Create roles for the managed identity
In this section, you create role assignments for the managed identity to enable access to the storage account and database.
Create a role assignment for the managed identity to enable access to the storage account with the az role assignment create command.
export MSYS_NO_PATHCONV=1 az role assignment create \ --assignee $UA_CLIENT_ID \ --role "Storage Blob Data Contributor" \ --scope "/subscriptions/$SUBSCRIPTION_ID/resourcegroups/$RESOURCE_GROUP_NAME"
The command specifies the scope of the role assignment to the resource group.
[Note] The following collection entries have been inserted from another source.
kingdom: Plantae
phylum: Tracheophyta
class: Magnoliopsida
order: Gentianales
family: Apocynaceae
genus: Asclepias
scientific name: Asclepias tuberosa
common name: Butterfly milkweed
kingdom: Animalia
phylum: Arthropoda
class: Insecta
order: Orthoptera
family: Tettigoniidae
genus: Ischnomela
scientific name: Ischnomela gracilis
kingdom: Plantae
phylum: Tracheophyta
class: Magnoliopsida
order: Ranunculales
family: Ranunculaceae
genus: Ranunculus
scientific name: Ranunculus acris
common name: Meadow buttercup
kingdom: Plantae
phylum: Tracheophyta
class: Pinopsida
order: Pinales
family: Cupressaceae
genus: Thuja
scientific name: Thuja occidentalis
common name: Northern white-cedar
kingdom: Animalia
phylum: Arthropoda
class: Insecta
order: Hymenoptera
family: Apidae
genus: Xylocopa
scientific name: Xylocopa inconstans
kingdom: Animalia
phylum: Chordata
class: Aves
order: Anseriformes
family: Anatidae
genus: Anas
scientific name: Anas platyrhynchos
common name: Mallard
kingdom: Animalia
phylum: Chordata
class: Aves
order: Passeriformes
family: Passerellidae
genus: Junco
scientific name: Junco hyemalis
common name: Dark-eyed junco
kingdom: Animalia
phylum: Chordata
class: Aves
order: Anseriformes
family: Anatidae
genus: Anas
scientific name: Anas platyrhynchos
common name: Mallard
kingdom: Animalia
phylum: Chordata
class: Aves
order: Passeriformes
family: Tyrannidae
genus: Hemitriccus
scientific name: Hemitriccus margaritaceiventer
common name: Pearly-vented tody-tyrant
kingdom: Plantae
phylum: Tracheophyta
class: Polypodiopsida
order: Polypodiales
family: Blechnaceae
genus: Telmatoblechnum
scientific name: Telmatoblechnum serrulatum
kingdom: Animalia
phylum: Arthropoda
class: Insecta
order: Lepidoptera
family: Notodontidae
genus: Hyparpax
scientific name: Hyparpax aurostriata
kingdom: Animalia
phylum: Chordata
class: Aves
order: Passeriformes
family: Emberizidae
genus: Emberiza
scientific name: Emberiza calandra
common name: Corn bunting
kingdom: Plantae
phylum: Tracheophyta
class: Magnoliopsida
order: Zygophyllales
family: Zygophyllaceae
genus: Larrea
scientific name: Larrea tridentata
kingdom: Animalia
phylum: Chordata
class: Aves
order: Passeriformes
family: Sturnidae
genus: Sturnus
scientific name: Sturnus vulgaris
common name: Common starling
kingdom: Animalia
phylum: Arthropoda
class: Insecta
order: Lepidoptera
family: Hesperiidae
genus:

For more information, see Understand role assignments.
Use the az postgres flexible-server execute command to connect to the Postgres database and run the same commands to assign roles to the managed identity.
ACCOUNT_EMAIL_TOKEN=$(az account get-access-token --resource-type oss-rdbms --output tsv --query accessToken) az postgres flexible-server execute \ --name $DB_SERVER_NAME \ --admin-user $ACCOUNT_EMAIL \ --admin-password $ACCOUNT_EMAIL_TOKEN \ --database-name postgres \ --querytext "select * from pgaadauth_create_principal('"$UA_NAME"', false, false);select * from pgaadauth_list_principals(false);"
If you have trouble running the command, make sure you added your user account as Microsoft Entra admin for the PosgreSQL server and that you've allowed access to your IP address in the firewall rules. For more information, see section Create an Azure PostgreSQL flexible server.
Test the Python web app in Azure
The sample Python app uses the azure.identity package and its DefaultAzureCredential
class. When the app is running in Azure, DefaultAzureCredential
automatically detects if a managed identity exists for the App Service and, if so, uses it to access other Azure resources (storage and PostgreSQL in this case). There's no need to provide storage keys, certificates, or credentials to the App Service to access these resources.
Browse to the deployed application at the URL
http://$APP_SERVICE_NAME.azurewebsites.net
.It can take a minute or two for the app to start. If you see a default app page that isn't the default sample app page, wait a minute and refresh the browser.
Test the functionality of the sample app by adding a restaurant and some reviews with photos for the restaurant.
The restaurant and review information is stored in Azure Database for PostgreSQL and the photos are stored in Azure Storage. Here's an example screenshot:
Clean up
In this tutorial, all the Azure resources were created in the same resource group. Removing the resource group removes with the az group delete command removes all resources in the resource group and is the fastest way to remove all Azure resources used for your app.
az group delete --name $RESOURCE_GROUP_NAME
You can optionally add the --no-wait
argument to allow the command to return before the operation is complete.